* Supplied material *

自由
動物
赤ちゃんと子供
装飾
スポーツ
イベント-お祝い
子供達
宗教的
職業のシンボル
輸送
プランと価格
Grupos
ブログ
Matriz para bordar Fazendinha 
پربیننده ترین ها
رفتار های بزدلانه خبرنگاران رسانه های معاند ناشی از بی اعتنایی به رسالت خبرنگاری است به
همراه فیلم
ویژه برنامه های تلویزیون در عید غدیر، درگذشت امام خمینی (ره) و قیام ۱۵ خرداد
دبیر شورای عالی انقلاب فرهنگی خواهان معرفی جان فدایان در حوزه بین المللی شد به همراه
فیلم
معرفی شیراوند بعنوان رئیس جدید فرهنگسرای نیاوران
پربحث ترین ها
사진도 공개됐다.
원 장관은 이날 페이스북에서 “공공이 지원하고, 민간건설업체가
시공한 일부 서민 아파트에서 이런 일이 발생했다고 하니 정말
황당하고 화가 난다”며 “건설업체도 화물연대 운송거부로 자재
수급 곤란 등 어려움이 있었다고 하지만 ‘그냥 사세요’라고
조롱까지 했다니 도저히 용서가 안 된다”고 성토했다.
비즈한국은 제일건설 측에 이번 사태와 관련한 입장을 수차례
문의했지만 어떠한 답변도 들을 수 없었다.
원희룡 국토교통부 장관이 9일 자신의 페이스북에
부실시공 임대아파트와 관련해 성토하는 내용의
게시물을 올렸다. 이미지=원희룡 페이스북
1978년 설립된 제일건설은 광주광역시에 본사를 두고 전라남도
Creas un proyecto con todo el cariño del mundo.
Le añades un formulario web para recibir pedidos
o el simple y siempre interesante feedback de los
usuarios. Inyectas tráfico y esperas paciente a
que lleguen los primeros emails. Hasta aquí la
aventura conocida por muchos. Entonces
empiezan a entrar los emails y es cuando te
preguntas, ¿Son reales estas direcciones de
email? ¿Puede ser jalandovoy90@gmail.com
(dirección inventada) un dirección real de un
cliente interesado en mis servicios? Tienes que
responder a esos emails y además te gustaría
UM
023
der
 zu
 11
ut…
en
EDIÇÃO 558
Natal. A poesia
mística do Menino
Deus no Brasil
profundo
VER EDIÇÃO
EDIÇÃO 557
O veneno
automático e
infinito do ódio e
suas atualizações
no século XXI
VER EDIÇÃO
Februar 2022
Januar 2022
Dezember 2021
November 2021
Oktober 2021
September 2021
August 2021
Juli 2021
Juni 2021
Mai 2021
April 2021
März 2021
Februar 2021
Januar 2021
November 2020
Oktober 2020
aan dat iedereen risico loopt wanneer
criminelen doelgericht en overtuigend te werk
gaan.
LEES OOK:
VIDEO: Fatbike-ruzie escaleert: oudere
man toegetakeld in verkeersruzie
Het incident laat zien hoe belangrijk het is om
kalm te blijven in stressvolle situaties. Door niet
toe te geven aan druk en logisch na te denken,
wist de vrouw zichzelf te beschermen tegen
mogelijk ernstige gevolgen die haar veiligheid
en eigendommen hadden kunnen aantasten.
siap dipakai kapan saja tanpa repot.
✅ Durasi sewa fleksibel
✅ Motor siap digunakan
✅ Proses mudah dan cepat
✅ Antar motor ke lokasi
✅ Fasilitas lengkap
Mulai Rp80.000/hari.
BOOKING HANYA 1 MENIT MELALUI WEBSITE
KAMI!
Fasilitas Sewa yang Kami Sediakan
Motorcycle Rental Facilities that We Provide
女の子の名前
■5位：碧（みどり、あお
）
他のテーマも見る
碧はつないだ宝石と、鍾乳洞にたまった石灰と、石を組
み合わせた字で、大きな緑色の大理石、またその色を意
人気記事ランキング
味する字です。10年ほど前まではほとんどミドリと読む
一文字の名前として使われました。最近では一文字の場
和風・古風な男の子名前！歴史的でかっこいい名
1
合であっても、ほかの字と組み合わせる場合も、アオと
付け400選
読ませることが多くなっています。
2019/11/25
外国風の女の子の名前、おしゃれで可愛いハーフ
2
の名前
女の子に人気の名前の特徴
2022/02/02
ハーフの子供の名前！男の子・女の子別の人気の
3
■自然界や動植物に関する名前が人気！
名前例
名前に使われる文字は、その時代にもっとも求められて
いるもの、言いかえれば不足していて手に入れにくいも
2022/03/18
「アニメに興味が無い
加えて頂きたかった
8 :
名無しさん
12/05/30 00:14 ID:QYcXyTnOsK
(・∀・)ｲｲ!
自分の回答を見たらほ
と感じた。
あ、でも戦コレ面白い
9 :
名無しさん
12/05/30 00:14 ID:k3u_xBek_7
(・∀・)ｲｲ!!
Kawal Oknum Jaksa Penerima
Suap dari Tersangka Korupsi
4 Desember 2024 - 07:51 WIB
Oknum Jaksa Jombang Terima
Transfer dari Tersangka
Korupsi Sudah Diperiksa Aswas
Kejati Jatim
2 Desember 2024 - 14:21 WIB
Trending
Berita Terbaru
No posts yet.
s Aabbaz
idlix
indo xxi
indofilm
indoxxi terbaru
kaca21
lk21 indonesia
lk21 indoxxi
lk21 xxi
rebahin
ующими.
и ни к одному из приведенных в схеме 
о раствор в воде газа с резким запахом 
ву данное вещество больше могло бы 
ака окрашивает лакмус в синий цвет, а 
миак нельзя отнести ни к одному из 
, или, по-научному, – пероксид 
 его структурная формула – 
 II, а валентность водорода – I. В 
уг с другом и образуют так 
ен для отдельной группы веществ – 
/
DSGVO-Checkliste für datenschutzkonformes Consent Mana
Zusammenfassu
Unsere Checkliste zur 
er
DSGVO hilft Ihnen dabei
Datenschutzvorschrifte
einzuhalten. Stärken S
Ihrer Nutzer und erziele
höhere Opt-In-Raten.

* Task description *
Give every line of the data above as a Markdown table with two columns, No. and Line. Number the rows in order and skip any blank lines.

* Result for this exercise *
| No. | Line |
|---|---|
| 1 | 自由 |
| 2 | 動物 |
| 3 | 赤ちゃんと子供 |
| 4 | 装飾 |
| 5 | スポーツ |
| 6 | イベント-お祝い |
| 7 | 子供達 |
| 8 | 宗教的 |
| 9 | 職業のシンボル |
| 10 | 輸送 |
| 11 | プランと価格 |
| 12 | Grupos |
| 13 | ブログ |
| 14 | Matriz para bordar Fazendinha  |
| 15 | پربیننده ترین ها |
| 16 | رفتار های بزدلانه خبرنگاران رسانه های معاند ناشی از بی اعتنایی به رسالت خبرنگاری است به |
| 17 | همراه فیلم |
| 18 | ویژه برنامه های تلویزیون در عید غدیر، درگذشت امام خمینی (ره) و قیام ۱۵ خرداد |
| 19 | دبیر شورای عالی انقلاب فرهنگی خواهان معرفی جان فدایان در حوزه بین المللی شد به همراه |
| 20 | فیلم |
| 21 | معرفی شیراوند بعنوان رئیس جدید فرهنگسرای نیاوران |
| 22 | پربحث ترین ها |
| 23 | 사진도 공개됐다. |
| 24 | 원 장관은 이날 페이스북에서 “공공이 지원하고, 민간건설업체가 |
| 25 | 시공한 일부 서민 아파트에서 이런 일이 발생했다고 하니 정말 |
| 26 | 황당하고 화가 난다”며 “건설업체도 화물연대 운송거부로 자재 |
| 27 | 수급 곤란 등 어려움이 있었다고 하지만 ‘그냥 사세요’라고 |
| 28 | 조롱까지 했다니 도저히 용서가 안 된다”고 성토했다. |
| 29 | 비즈한국은 제일건설 측에 이번 사태와 관련한 입장을 수차례 |
| 30 | 문의했지만 어떠한 답변도 들을 수 없었다. |
| 31 | 원희룡 국토교통부 장관이 9일 자신의 페이스북에 |
| 32 | 부실시공 임대아파트와 관련해 성토하는 내용의 |
| 33 | 게시물을 올렸다. 이미지=원희룡 페이스북 |
| 34 | 1978년 설립된 제일건설은 광주광역시에 본사를 두고 전라남도 |
| 35 | Creas un proyecto con todo el cariño del mundo. |
| 36 | Le añades un formulario web para recibir pedidos |
| 37 | o el simple y siempre interesante feedback de los |
| 38 | usuarios. Inyectas tráfico y esperas paciente a |
| 39 | que lleguen los primeros emails. Hasta aquí la |
| 40 | aventura conocida por muchos. Entonces |
| 41 | empiezan a entrar los emails y es cuando te |
| 42 | preguntas, ¿Son reales estas direcciones de |
| 43 | email? ¿Puede ser jalandovoy90@gmail.com |
| 44 | (dirección inventada) un dirección real de un |
| 45 | cliente interesado en mis servicios? Tienes que |
| 46 | responder a esos emails y además te gustaría |
| 47 | UM |
| 48 | 023 |
| 49 | der |
| 50 |  zu |
| 51 |  11 |
| 52 | ut… |
| 53 | en |
| 54 | EDIÇÃO 558 |
| 55 | Natal. A poesia |
| 56 | mística do Menino |
| 57 | Deus no Brasil |
| 58 | profundo |
| 59 | VER EDIÇÃO |
| 60 | EDIÇÃO 557 |
| 61 | O veneno |
| 62 | automático e |
| 63 | infinito do ódio e |
| 64 | suas atualizações |
| 65 | no século XXI |
| 66 | VER EDIÇÃO |
| 67 | Februar 2022 |
| 68 | Januar 2022 |
| 69 | Dezember 2021 |
| 70 | November 2021 |
| 71 | Oktober 2021 |
| 72 | September 2021 |
| 73 | August 2021 |
| 74 | Juli 2021 |
| 75 | Juni 2021 |
| 76 | Mai 2021 |
| 77 | April 2021 |
| 78 | März 2021 |
| 79 | Februar 2021 |
| 80 | Januar 2021 |
| 81 | November 2020 |
| 82 | Oktober 2020 |
| 83 | aan dat iedereen risico loopt wanneer |
| 84 | criminelen doelgericht en overtuigend te werk |
| 85 | gaan. |
| 86 | LEES OOK: |
| 87 | VIDEO: Fatbike-ruzie escaleert: oudere |
| 88 | man toegetakeld in verkeersruzie |
| 89 | Het incident laat zien hoe belangrijk het is om |
| 90 | kalm te blijven in stressvolle situaties. Door niet |
| 91 | toe te geven aan druk en logisch na te denken, |
| 92 | wist de vrouw zichzelf te beschermen tegen |
| 93 | mogelijk ernstige gevolgen die haar veiligheid |
| 94 | en eigendommen hadden kunnen aantasten. |
| 95 | siap dipakai kapan saja tanpa repot. |
| 96 | ✅ Durasi sewa fleksibel |
| 97 | ✅ Motor siap digunakan |
| 98 | ✅ Proses mudah dan cepat |
| 99 | ✅ Antar motor ke lokasi |
| 100 | ✅ Fasilitas lengkap |
| 101 | Mulai Rp80.000/hari. |
| 102 | BOOKING HANYA 1 MENIT MELALUI WEBSITE |
| 103 | KAMI! |
| 104 | Fasilitas Sewa yang Kami Sediakan |
| 105 | Motorcycle Rental Facilities that We Provide |
| 106 | 女の子の名前 |
| 107 | ■5位：碧（みどり、あお |
| 108 | ） |
| 109 | 他のテーマも見る |
| 110 | 碧はつないだ宝石と、鍾乳洞にたまった石灰と、石を組 |
| 111 | み合わせた字で、大きな緑色の大理石、またその色を意 |
| 112 | 人気記事ランキング |
| 113 | 味する字です。10年ほど前まではほとんどミドリと読む |
| 114 | 一文字の名前として使われました。最近では一文字の場 |
| 115 | 和風・古風な男の子名前！歴史的でかっこいい名 |
| 116 | 1 |
| 117 | 合であっても、ほかの字と組み合わせる場合も、アオと |
| 118 | 付け400選 |
| 119 | 読ませることが多くなっています。 |
| 120 | 2019/11/25 |
| 121 | 外国風の女の子の名前、おしゃれで可愛いハーフ |
| 122 | 2 |
| 123 | の名前 |
| 124 | 女の子に人気の名前の特徴 |
| 125 | 2022/02/02 |
| 126 | ハーフの子供の名前！男の子・女の子別の人気の |
| 127 | 3 |
| 128 | ■自然界や動植物に関する名前が人気！ |
| 129 | 名前例 |
| 130 | 名前に使われる文字は、その時代にもっとも求められて |
| 131 | いるもの、言いかえれば不足していて手に入れにくいも |
| 132 | 2022/03/18 |
| 133 | 「アニメに興味が無い |
| 134 | 加えて頂きたかった |
| 135 | 8 : |
| 136 | 名無しさん |
| 137 | 12/05/30 00:14 ID:QYcXyTnOsK |
| 138 | (・∀・)ｲｲ! |
| 139 | 自分の回答を見たらほ |
| 140 | と感じた。 |
| 141 | あ、でも戦コレ面白い |
| 142 | 9 : |
| 143 | 名無しさん |
| 144 | 12/05/30 00:14 ID:k3u_xBek_7 |
| 145 | (・∀・)ｲｲ!! |
| 146 | Kawal Oknum Jaksa Penerima |
| 147 | Suap dari Tersangka Korupsi |
| 148 | 4 Desember 2024 - 07:51 WIB |
| 149 | Oknum Jaksa Jombang Terima |
| 150 | Transfer dari Tersangka |
| 151 | Korupsi Sudah Diperiksa Aswas |
| 152 | Kejati Jatim |
| 153 | 2 Desember 2024 - 14:21 WIB |
| 154 | Trending |
| 155 | Berita Terbaru |
| 156 | No posts yet. |
| 157 | s Aabbaz |
| 158 | idlix |
| 159 | indo xxi |
| 160 | indofilm |
| 161 | indoxxi terbaru |
| 162 | kaca21 |
| 163 | lk21 indonesia |
| 164 | lk21 indoxxi |
| 165 | lk21 xxi |
| 166 | rebahin |
| 167 | ующими. |
| 168 | и ни к одному из приведенных в схеме  |
| 169 | о раствор в воде газа с резким запахом  |
| 170 | ву данное вещество больше могло бы  |
| 171 | ака окрашивает лакмус в синий цвет, а  |
| 172 | миак нельзя отнести ни к одному из  |
| 173 | , или, по-научному, – пероксид  |
| 174 |  его структурная формула –  |
| 175 |  II, а валентность водорода – I. В  |
| 176 | уг с другом и образуют так  |
| 177 | ен для отдельной группы веществ –  |
| 178 | / |
| 179 | DSGVO-Checkliste für datenschutzkonformes Consent Mana |
| 180 | Zusammenfassu |
| 181 | Unsere Checkliste zur  |
| 182 | er |
| 183 | DSGVO hilft Ihnen dabei |
| 184 | Datenschutzvorschrifte |
| 185 | einzuhalten. Stärken S |
| 186 | Ihrer Nutzer und erziele |
| 187 | höhere Opt-In-Raten. |